I once owned a flat in a very nice building in Birmingham. Soon after I moved in rain started to pour through the roof. It took nearly 4 years, thousands of pounds, and a lot of emotional energy to resolve. Each week I wrote letters, called the developers, insurers, housing associations, MPs, letting agency and slowly ran out of grit to be ok with it. I was then made redundant (the first time) and that felt like the final straw. But of course it wasn’t, it couldn’t be, it needed resolved! So I paused for a bit. I talk about pause a lot - and I’m not great at it. But sometimes you have to. I went backpacking for a few weeks. (Yes in the days when I could just do that!). While I was travelling a made a list of what I really needed to do, in what order, and what I’d focus on when I got back. Getting another job was priority - so I missed about 4 weeks of ‘prompting the developers’ as I called it. I got a new job and created a new plan to get a resolution and stuck to plan. Just one thing a week, that’s all I committed to. Life was disappearing and was being consumed by this issue. So it was time to dial it down. It didn’t go away, it just wasn’t taking over all my thoughts. By just doing one thing a week I put in more effort to get it right, word things correctly, get the right advice. And after 4 years it got resolved, I sold the flat, and was left with a big negative equity gift. Not one to just settle for a 15 year monthly payment for a bad property deal I had an idea to buy another property and include the negative equity. This story is a long long story in itself - but in summary I hadn’t worn myself out so that I was just happy the flat had been solved, I was still open to find a good thing to come of it. And that’s how I got my house I’m in now. Yes a lot of setbacks, nos, impossibles, money, time and resource. But I understood that I can deal with setbacks, I wasn’t bothered about the nos. I just kept going, without wearing myself out, because I thought I’ve solved one thing, Im sure I can solve this one too. I keep reminding myself that I got there, every time a new No comes along these days.

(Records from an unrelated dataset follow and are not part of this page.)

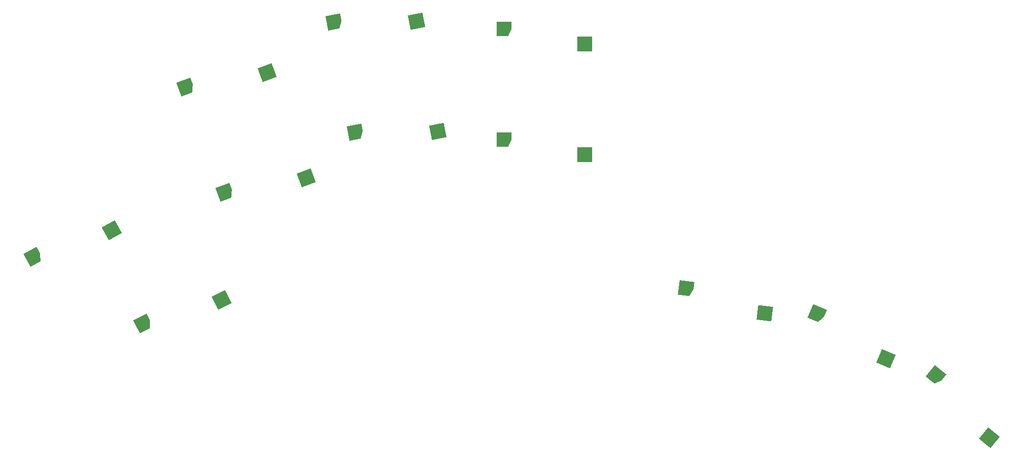
<source format=gbr>
%TF.GenerationSoftware,KiCad,Pcbnew,9.0.3*%
%TF.CreationDate,2025-08-09T00:32:57-04:00*%
%TF.ProjectId,darling,6461726c-696e-4672-9e6b-696361645f70,rev?*%
%TF.SameCoordinates,Original*%
%TF.FileFunction,Paste,Top*%
%TF.FilePolarity,Positive*%
%FSLAX46Y46*%
G04 Gerber Fmt 4.6, Leading zero omitted, Abs format (unit mm)*
G04 Created by KiCad (PCBNEW 9.0.3) date 2025-08-09 00:32:57*
%MOMM*%
%LPD*%
G01*
G04 APERTURE LIST*
G04 Aperture macros list*
%AMRotRect*
0 Rectangle, with rotation*
0 The origin of the aperture is its center*
0 $1 length*
0 $2 width*
0 $3 Rotation angle, in degrees counterclockwise*
0 Add horizontal line*
21,1,$1,$2,0,0,$3*%
%AMFreePoly0*
4,1,6,1.275000,-0.649999,0.685000,-1.900000,-1.275000,-1.899999,-1.275000,0.599999,1.275000,0.599999,1.275000,-0.649999,1.275000,-0.649999,$1*%
G04 Aperture macros list end*
%ADD10FreePoly0,11.000000*%
%ADD11RotRect,2.550000X2.500000X11.000000*%
%ADD12FreePoly0,20.360000*%
%ADD13RotRect,2.550000X2.500000X20.360000*%
%ADD14FreePoly0,0.000000*%
%ADD15R,2.550000X2.500000*%
%ADD16FreePoly0,353.000000*%
%ADD17RotRect,2.550000X2.500000X353.000000*%
%ADD18FreePoly0,321.000000*%
%ADD19RotRect,2.550000X2.500000X321.000000*%
%ADD20FreePoly0,29.000000*%
%ADD21RotRect,2.550000X2.500000X29.000000*%
%ADD22FreePoly0,337.000000*%
%ADD23RotRect,2.550000X2.500000X337.000000*%
%ADD24FreePoly0,27.000000*%
%ADD25RotRect,2.550000X2.500000X27.000000*%
G04 APERTURE END LIST*
D10*
%TO.C,sw3*%
X86622479Y-36620899D03*
D11*
X100826696Y-37109584D03*
%TD*%
D12*
%TO.C,sw5*%
X61169301Y-47757681D03*
D13*
X75263880Y-45929725D03*
%TD*%
D14*
%TO.C,sw2*%
X115838037Y-56768162D03*
D15*
X129688037Y-59958161D03*
%TD*%
D16*
%TO.C,sw9*%
X147117982Y-82275863D03*
D17*
X160475983Y-87129974D03*
%TD*%
D18*
%TO.C,sw11*%
X190158894Y-97285478D03*
D19*
X198914834Y-108480660D03*
%TD*%
D20*
%TO.C,sw7*%
X35019797Y-76903179D03*
D21*
X48679822Y-72978602D03*
%TD*%
D22*
%TO.C,sw10*%
X169696789Y-86625530D03*
D23*
X181199350Y-94973566D03*
%TD*%
D24*
%TO.C,sw8*%
X53750056Y-88340748D03*
D25*
X67538725Y-84895290D03*
%TD*%
D14*
%TO.C,sw1*%
X115838037Y-37843162D03*
D15*
X129688037Y-41033161D03*
%TD*%
D10*
%TO.C,sw4*%
X90291736Y-55497589D03*
D11*
X104495953Y-55986274D03*
%TD*%
D12*
%TO.C,sw6*%
X67859757Y-65786290D03*
D13*
X81954336Y-63958334D03*
%TD*%
M02*

</source>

“It's all about a "tolerance for discomfort…
People who healthfully navigate firings, divorces, and other super difficult situations are able to do so because they're aware of their emotional worlds — which are often uncomfortable places.
What I'm talking about is an acceptance that our drive, this insatiable appetite for comfort and happiness, does not reconcile with who we are as people. Sometimes we have to do tough things and feel our way through tough situations, and we have to feel tough emotions." Brene Brown
It’s not easy. To keep getting back up again, to keep bouncing back. But sometimes it’s ok to stay on the floor. Just enjoy being there. Setbacks can start to consume you. Resilience can feel tiring. So it’s ok to do something you might enjoy amongst it all, it’s ok to laugh, have fun, indulge in yourself.
It might be the break from being Strong you need.
eleanor
www.anotherdoor.co.uk
Are you Resilient proof?
( I got the note out there, a bit late, but hope it still counts!)
I love this. Recognising that sometimes crap happens and that giving in is the ok thing to do, and that we can feel happy and sad at the same time - and not be crazy or unrecoverable - is what resilience is all about for me.
Thanks for keeping these coming, Eleanor.